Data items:
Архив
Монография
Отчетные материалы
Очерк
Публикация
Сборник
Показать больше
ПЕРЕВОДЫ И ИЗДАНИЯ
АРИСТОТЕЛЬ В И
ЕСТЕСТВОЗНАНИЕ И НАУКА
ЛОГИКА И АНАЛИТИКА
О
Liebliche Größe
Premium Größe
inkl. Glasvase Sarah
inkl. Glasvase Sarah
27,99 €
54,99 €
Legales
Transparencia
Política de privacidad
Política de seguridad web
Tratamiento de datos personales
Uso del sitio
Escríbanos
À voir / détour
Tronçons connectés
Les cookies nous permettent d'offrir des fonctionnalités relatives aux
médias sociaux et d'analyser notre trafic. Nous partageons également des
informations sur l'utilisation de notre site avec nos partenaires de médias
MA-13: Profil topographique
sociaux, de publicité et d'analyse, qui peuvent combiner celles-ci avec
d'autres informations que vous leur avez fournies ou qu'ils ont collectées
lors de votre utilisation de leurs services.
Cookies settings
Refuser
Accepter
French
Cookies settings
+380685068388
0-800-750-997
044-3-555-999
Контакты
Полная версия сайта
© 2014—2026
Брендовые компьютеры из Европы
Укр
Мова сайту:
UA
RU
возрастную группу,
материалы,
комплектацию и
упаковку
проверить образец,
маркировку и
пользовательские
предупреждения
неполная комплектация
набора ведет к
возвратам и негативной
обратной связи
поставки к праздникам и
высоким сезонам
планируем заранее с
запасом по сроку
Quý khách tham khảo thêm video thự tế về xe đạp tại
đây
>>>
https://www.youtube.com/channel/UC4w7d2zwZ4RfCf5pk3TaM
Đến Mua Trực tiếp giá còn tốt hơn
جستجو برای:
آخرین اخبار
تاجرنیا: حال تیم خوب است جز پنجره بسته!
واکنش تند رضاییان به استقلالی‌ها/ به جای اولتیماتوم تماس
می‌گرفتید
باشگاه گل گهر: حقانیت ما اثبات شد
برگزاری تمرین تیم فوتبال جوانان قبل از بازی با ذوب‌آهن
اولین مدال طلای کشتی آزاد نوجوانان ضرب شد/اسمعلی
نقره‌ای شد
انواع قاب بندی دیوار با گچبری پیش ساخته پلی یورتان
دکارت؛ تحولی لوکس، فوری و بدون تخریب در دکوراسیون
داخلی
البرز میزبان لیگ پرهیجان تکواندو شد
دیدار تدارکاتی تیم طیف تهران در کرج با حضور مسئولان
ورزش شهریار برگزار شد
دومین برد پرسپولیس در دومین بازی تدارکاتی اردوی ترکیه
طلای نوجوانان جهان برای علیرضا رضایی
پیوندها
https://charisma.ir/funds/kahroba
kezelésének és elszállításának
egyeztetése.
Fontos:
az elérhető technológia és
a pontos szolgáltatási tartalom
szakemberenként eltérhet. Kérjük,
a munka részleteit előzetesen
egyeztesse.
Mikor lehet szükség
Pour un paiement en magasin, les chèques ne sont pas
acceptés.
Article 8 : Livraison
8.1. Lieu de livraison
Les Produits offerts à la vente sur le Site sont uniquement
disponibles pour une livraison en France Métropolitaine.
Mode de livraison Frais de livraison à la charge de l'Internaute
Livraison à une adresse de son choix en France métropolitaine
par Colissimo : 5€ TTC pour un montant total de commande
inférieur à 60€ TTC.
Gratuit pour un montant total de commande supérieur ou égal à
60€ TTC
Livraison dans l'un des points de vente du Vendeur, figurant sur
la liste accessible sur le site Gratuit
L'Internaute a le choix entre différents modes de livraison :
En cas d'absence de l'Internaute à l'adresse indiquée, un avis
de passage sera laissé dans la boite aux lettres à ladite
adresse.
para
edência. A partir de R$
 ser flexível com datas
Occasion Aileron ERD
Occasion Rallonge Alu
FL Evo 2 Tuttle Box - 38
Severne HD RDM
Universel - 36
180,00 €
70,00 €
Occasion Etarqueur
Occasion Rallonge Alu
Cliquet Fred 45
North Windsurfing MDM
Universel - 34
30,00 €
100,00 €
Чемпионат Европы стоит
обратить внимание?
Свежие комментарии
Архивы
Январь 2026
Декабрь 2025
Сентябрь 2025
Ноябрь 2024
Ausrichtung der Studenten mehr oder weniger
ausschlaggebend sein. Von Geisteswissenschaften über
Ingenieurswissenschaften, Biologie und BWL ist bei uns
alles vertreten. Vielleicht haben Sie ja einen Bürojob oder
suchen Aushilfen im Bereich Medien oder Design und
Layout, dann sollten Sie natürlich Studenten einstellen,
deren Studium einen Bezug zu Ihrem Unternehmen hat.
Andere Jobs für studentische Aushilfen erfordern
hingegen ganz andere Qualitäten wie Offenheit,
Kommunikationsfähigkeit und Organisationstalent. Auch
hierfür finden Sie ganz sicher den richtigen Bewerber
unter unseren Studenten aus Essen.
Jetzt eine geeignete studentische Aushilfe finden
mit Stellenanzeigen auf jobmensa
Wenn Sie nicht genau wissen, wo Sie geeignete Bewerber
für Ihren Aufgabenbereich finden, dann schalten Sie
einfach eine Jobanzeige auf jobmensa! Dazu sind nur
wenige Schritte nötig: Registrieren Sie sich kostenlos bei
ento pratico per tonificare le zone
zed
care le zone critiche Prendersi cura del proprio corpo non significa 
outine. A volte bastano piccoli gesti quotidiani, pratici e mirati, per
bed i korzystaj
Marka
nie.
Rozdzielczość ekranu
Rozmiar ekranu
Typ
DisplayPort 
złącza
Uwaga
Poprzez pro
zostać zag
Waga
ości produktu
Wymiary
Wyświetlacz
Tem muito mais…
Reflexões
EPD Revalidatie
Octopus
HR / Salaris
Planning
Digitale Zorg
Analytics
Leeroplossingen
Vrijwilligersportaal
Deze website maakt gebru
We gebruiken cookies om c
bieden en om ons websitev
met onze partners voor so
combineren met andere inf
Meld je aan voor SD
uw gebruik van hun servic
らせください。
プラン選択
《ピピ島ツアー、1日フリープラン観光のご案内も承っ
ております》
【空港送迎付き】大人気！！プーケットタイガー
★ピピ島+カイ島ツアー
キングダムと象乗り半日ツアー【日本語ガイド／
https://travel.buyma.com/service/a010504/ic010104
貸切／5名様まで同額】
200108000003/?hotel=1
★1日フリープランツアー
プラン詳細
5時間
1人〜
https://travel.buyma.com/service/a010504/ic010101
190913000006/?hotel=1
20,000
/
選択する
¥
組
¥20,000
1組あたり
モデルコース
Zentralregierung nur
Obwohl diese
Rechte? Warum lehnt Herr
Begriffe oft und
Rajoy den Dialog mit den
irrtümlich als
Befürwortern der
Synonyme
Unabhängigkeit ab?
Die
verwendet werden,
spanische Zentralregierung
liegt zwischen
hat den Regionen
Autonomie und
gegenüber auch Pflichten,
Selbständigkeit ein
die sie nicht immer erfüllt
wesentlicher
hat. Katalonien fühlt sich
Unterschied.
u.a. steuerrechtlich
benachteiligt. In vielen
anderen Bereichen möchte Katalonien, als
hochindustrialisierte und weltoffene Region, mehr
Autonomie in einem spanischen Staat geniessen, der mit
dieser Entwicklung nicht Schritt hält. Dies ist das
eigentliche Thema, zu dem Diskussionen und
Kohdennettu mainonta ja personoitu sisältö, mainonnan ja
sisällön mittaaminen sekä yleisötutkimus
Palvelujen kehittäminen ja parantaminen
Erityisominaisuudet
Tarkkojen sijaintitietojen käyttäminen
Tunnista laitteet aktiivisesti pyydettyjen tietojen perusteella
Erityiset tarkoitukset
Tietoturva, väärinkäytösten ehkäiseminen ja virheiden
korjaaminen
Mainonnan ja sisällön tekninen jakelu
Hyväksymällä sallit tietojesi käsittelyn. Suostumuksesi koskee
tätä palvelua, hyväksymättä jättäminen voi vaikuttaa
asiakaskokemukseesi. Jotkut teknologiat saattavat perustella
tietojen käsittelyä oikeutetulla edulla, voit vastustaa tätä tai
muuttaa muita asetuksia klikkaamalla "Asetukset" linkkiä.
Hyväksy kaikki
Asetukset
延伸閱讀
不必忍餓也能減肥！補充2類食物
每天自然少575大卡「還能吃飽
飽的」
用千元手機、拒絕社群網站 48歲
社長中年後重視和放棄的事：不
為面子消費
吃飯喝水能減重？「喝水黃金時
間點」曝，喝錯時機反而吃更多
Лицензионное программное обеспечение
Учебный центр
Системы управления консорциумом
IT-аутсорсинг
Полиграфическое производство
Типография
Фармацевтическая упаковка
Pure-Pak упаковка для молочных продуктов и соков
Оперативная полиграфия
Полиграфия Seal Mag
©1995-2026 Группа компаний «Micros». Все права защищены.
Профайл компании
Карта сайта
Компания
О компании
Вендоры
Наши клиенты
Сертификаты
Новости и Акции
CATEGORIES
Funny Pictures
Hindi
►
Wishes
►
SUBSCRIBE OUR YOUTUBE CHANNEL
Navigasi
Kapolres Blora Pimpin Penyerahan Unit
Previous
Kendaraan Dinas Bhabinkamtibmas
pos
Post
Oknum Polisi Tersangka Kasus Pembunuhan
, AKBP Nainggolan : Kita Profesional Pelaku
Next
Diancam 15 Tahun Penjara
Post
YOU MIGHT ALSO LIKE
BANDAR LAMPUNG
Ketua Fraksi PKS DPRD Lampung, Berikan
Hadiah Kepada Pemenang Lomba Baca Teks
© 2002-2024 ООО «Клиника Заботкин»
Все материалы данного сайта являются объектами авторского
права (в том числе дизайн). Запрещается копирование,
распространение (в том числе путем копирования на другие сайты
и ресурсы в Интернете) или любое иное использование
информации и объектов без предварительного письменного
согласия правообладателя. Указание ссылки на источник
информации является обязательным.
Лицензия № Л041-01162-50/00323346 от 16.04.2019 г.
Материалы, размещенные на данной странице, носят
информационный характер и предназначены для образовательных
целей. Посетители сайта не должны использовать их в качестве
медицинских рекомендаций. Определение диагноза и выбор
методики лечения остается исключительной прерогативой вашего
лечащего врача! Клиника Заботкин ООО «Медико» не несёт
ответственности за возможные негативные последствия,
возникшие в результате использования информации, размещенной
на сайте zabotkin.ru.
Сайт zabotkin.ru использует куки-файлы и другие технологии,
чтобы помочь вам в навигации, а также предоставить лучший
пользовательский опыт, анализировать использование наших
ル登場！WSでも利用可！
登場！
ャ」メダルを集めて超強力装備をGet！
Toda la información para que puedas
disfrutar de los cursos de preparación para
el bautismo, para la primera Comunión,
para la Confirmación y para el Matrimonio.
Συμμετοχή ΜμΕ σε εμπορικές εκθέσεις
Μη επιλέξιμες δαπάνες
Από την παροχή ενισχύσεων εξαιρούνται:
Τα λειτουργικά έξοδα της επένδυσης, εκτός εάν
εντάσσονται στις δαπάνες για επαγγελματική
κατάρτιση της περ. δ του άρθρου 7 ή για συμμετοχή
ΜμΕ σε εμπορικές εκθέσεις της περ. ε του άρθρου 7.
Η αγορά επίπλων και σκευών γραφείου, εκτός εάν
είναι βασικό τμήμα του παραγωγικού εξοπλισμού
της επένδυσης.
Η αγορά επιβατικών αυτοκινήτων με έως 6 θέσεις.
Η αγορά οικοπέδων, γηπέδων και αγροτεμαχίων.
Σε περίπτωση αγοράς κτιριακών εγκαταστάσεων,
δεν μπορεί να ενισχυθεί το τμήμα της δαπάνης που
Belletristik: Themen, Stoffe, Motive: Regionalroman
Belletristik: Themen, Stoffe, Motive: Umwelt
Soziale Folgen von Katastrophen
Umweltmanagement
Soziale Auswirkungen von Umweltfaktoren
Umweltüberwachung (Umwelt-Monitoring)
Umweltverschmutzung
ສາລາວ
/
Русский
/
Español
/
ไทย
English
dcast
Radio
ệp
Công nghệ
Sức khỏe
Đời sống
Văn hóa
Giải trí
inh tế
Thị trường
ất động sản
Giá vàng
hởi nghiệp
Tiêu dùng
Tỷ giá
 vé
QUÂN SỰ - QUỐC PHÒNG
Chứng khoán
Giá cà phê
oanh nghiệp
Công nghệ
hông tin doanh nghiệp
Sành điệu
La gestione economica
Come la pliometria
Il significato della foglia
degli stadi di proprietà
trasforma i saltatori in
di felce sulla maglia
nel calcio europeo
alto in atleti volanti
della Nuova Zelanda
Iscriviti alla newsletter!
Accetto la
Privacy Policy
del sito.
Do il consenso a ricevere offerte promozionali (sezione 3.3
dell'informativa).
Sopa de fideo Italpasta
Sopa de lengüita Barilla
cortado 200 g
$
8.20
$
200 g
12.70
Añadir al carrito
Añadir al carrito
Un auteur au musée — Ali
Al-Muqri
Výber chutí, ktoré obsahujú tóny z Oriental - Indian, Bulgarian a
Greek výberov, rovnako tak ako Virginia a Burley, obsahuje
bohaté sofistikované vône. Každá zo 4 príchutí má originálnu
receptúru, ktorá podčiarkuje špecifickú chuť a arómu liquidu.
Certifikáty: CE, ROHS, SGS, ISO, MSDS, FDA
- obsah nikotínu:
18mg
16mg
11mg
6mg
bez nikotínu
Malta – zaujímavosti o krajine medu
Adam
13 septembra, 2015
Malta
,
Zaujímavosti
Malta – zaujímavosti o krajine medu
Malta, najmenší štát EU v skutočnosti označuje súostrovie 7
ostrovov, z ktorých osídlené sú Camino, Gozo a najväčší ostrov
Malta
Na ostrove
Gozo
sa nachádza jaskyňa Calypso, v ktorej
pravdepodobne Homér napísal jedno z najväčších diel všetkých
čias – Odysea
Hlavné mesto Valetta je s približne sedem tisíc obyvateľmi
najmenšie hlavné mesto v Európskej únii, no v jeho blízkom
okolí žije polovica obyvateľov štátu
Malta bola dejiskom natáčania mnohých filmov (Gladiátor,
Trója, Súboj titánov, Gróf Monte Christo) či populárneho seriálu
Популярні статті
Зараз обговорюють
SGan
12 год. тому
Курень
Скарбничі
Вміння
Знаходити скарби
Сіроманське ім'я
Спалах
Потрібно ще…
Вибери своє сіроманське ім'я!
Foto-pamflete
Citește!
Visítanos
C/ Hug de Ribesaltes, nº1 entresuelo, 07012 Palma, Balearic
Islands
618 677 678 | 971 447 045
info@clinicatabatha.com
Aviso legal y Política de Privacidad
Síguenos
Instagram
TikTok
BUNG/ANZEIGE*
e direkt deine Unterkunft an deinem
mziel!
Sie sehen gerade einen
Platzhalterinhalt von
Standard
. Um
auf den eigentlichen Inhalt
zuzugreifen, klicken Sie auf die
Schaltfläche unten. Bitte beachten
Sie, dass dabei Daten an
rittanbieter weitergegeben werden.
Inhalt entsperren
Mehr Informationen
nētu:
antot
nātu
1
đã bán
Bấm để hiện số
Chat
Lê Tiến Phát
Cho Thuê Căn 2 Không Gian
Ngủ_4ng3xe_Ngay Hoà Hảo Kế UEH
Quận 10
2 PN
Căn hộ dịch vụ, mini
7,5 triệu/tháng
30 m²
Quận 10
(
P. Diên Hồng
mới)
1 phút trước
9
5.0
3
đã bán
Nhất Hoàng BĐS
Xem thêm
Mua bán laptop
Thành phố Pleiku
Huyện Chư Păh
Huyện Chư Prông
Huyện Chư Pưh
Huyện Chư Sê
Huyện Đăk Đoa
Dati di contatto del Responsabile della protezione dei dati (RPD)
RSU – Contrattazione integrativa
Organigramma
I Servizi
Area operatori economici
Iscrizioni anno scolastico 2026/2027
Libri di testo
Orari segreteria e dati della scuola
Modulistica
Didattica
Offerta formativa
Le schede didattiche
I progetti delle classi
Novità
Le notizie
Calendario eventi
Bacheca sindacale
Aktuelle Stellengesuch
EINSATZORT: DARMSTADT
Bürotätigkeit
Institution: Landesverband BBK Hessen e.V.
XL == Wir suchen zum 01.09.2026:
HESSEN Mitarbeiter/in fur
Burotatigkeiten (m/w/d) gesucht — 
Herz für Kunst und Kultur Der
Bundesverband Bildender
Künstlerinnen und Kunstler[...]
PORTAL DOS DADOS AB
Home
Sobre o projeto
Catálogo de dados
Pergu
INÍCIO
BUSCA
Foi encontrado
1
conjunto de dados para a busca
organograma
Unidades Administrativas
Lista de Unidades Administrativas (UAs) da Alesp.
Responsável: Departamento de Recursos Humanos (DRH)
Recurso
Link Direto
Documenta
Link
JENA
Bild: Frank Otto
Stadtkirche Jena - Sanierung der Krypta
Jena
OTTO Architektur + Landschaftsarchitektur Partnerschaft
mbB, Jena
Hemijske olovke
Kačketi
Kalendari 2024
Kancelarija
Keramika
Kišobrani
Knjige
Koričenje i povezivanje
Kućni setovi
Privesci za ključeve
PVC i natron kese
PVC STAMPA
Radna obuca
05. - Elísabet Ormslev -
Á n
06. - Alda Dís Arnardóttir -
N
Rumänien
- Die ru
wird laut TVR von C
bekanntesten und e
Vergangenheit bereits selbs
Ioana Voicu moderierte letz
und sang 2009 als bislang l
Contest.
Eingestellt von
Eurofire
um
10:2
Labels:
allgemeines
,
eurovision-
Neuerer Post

* [What to do] Please give an exact copy of the lines above, beginning with the line containing "предупреждения" and running through the line containing "البرز میزبان لیگ پرهیجان تکواندو شد", and of no other lines.

* [Response box]
предупреждения
неполная комплектация
набора ведет к
возвратам и негативной
обратной связи
поставки к праздникам и
высоким сезонам
планируем заранее с
запасом по сроку
Quý khách tham khảo thêm video thự tế về xe đạp tại
đây
>>>
https://www.youtube.com/channel/UC4w7d2zwZ4RfCf5pk3TaM
Đến Mua Trực tiếp giá còn tốt hơn
جستجو برای:
آخرین اخبار
تاجرنیا: حال تیم خوب است جز پنجره بسته!
واکنش تند رضاییان به استقلالی‌ها/ به جای اولتیماتوم تماس
می‌گرفتید
باشگاه گل گهر: حقانیت ما اثبات شد
برگزاری تمرین تیم فوتبال جوانان قبل از بازی با ذوب‌آهن
اولین مدال طلای کشتی آزاد نوجوانان ضرب شد/اسمعلی
نقره‌ای شد
انواع قاب بندی دیوار با گچبری پیش ساخته پلی یورتان
دکارت؛ تحولی لوکس، فوری و بدون تخریب در دکوراسیون
داخلی
البرز میزبان لیگ پرهیجان تکواندو شد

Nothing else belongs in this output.